Now I'm really pissed.

It's one thing to suggest that women are attracted to mean who treat them poorly, an idea that has some unfortunate truth to it. It's another to have Eastwood essentially rape two of them and have them "start to like it" halfway through.

By the end of the movie I came to realize that Eastwood was probably not trying to hold up this character as a paragon of heroism. But the damage had been done by that point. Even if he has a righteous reason for putting this town in his sites and submitting them to this monstrous behavior -- a reason I don't totally buy, but okay -- you can't just go around killing people and raping people and making it seem cool because Clint Eastwood presents as a badass and he's the star of the movie. That's just irresponsible filmmaking.

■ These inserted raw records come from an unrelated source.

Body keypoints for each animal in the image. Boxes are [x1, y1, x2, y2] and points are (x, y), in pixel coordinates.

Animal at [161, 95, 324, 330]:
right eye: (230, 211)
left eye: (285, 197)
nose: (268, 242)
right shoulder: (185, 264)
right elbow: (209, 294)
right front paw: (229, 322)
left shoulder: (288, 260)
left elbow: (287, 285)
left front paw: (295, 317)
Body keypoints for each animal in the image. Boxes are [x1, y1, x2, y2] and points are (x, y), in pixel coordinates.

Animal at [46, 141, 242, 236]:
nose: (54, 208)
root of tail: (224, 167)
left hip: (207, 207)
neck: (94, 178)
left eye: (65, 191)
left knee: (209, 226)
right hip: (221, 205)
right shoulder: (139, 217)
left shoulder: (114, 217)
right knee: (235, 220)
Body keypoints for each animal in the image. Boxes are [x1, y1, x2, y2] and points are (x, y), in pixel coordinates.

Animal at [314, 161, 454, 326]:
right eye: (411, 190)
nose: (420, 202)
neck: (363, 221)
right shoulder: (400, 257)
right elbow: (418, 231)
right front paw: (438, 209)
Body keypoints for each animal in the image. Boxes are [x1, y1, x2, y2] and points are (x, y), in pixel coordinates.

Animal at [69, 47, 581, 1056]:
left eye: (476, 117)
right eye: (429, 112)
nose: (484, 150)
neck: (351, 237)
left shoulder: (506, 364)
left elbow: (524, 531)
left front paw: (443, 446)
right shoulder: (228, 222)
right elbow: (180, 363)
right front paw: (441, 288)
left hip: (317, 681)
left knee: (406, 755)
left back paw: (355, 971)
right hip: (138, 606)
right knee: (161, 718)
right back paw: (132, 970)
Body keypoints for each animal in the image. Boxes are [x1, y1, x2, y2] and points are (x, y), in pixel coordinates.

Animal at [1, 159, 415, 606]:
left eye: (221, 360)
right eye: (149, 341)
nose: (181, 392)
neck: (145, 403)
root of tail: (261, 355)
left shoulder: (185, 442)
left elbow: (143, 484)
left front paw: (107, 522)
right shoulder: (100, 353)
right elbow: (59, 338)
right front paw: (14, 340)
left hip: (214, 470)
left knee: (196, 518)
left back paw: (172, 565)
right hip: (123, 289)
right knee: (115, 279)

Then there's just the inept staging of some of this material. The town is guilty of having been complicit in an event where the three miscreants whipped a local lawman to death in the town square, as none of them did anything to stop it, and in fact, they likely encouraged the act because the lawman was going to blow the whistle on some shady dealings that were helping prop up the town. The staging of the whipping, seen twice in flashback, is really shoddy, even though it was 1973 and they didn't perhaps have the ways of making it look convincing that they would have today.

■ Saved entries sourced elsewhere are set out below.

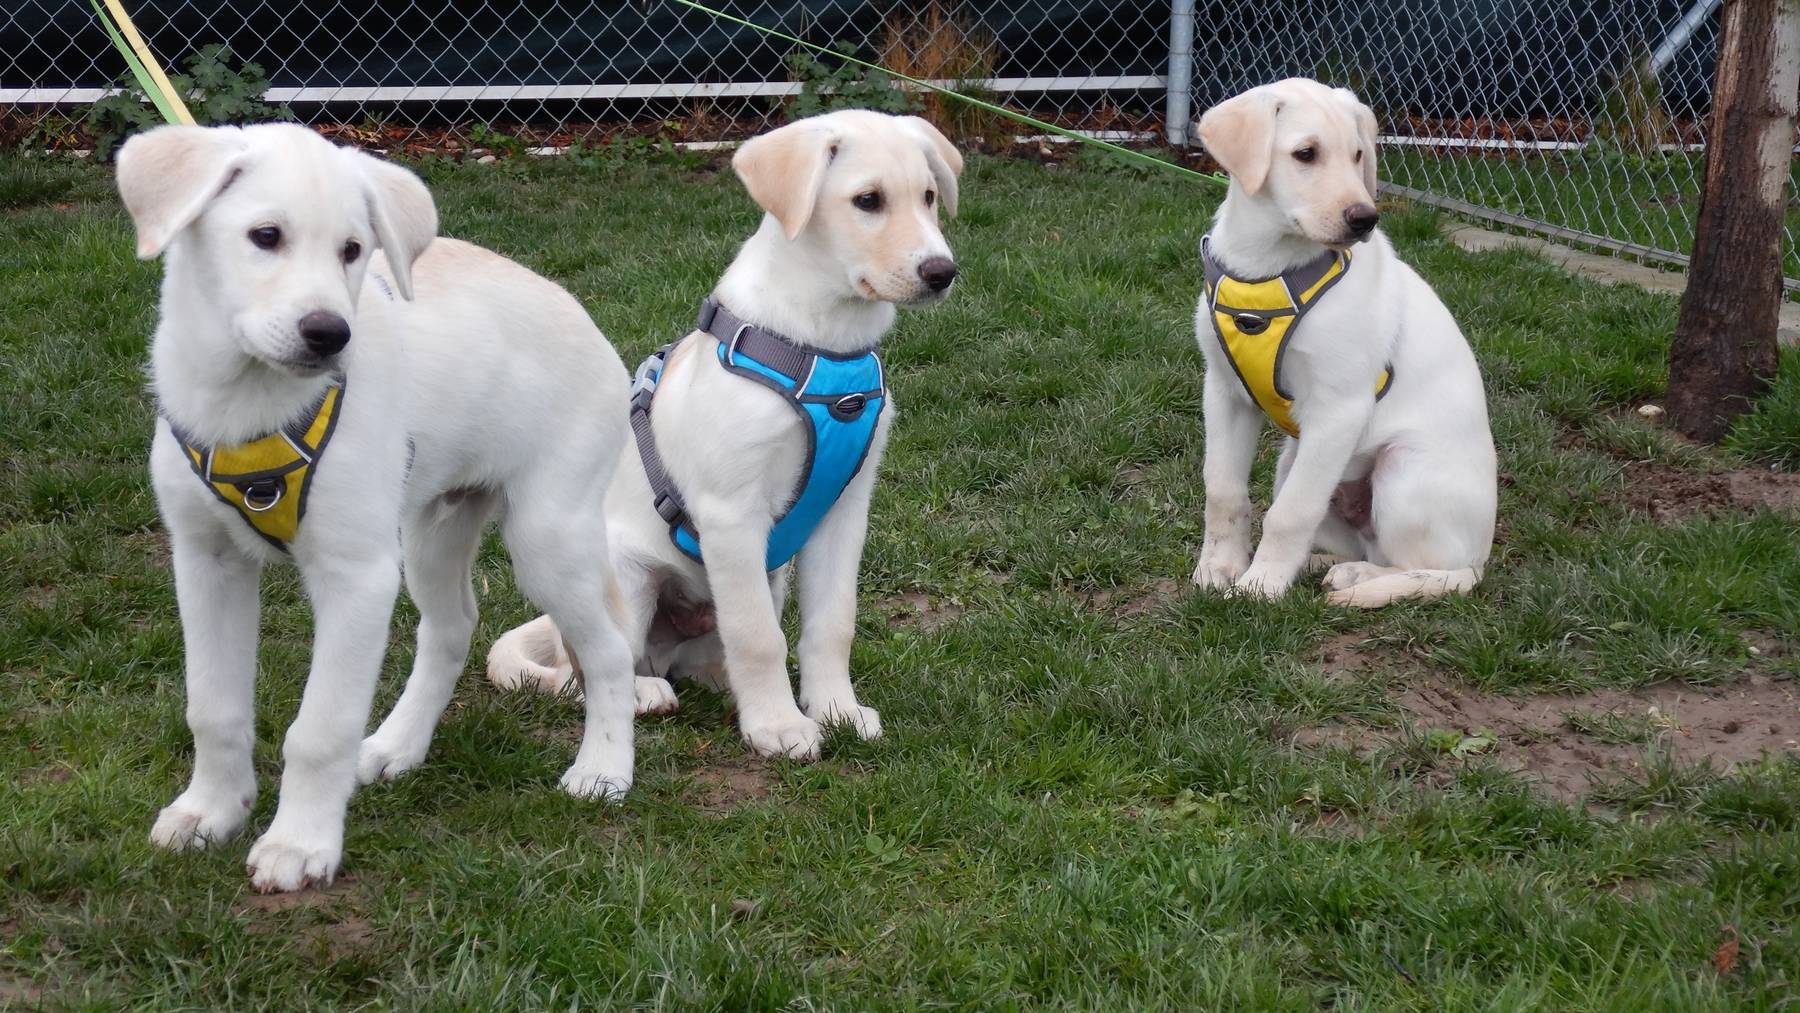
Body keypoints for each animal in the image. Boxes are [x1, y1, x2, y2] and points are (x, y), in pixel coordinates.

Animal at [117, 123, 640, 892]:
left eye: (352, 250)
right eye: (265, 236)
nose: (330, 334)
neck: (248, 402)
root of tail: (582, 316)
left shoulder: (356, 574)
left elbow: (318, 729)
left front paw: (299, 843)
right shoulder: (206, 560)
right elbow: (212, 705)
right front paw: (211, 810)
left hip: (549, 536)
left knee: (608, 653)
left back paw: (603, 770)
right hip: (434, 528)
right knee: (452, 628)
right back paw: (397, 745)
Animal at [1188, 79, 1497, 611]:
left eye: (1358, 155)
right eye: (1305, 154)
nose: (1365, 219)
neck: (1269, 270)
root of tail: (1480, 560)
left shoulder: (1338, 410)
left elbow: (1290, 514)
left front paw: (1261, 586)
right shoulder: (1226, 392)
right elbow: (1224, 491)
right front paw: (1220, 568)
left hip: (1400, 470)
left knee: (1422, 569)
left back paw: (1355, 580)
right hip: (1293, 460)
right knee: (1365, 547)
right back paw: (1325, 566)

But even this wouldn't have bothered me so much if Eastwood himself hadn't experienced one of these flashbacks. As he's falling asleep his first night he flashes back to the whipping death of this local lawman ... even though he was not present for the event. That's just lazy filmmaking.

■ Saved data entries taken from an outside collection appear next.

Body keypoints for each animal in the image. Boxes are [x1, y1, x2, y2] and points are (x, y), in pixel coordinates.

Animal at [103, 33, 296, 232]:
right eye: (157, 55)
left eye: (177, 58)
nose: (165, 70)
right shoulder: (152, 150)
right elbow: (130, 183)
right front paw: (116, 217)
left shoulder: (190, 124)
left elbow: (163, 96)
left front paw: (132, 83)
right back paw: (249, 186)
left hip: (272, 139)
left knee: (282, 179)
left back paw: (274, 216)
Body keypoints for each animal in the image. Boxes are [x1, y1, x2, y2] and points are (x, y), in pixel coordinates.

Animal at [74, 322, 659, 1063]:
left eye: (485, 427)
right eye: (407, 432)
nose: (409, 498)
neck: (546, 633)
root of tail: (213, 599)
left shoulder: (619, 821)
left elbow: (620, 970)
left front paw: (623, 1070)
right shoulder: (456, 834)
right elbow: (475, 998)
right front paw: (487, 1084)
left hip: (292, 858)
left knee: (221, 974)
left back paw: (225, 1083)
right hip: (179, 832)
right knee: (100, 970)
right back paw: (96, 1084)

This was only Eastwood's second directorial effort, so inexperience can be blamed for some of this. But the overall feel of the film is shocking and nauseating, and neither of those things in a good way. It feels as though he made Unforgiven almost as an apology for this movie. Will Munny had skeletons in his closet, dozens of them, and may have been guilty of worse crimes even than the "man with no name" of High Plains Drifter. But the fact that we don't see it is the right moral choice, and makes the same point more effectively.

2 comments:

Dell said...

Unfortunately, being a different time makes all the difference in the world. This was at a time when it was acceptable (on screen, at least) for the ultra-macho protagonist to "take care of" and "teach a lesson" to a sassy, back-talkin' woman by throwing her down and giving her "what she really wants." Therefore, this behavior is hardly unique to, nor did it originate with this movie. It happens in countless movies before and even after that. Spike Lee's She's Gotta Have It, over a decade later, has a rape scene for much the same reason. He has recently expressed regret over filming it. The point is we've become more forward thinking than we once were. Yes, it's appalling that films presented this to us repeatedly, and even more appalling that we accepted it, but thankfully, it's a different time now and (hopefully) getting better.

Derek Armstrong said...

Yeah, there's no doubt I've seen countless instances of this in older films, but I think this is also revealing how comparatively few westerns I've seen. It has never been a favorite genre and I am kind of dutifully filling in the big titles rather than doing so eagerly ... though I will admit that many of the big titles I've seen recently (Once Upon a Time in the West being a major example) have been big hits with me. Anyway, I'm sure if I'd been watching these more regularly I would recognize it as pretty prevalent rather than HPD being a particularly ripe example. In any case, I found a number of other elements about this movie problematic, resulting in my very low rating on Letterboxd. She's Gotta Have It is one of the few holes in my Lee filmography (if you can believe it, I haven't seen this or School Daze even though Do the Right Thing is in my top 20 of all time), so I will hold my nose when I do eventually watch that scene, but also remember Lee's delayed apology for it.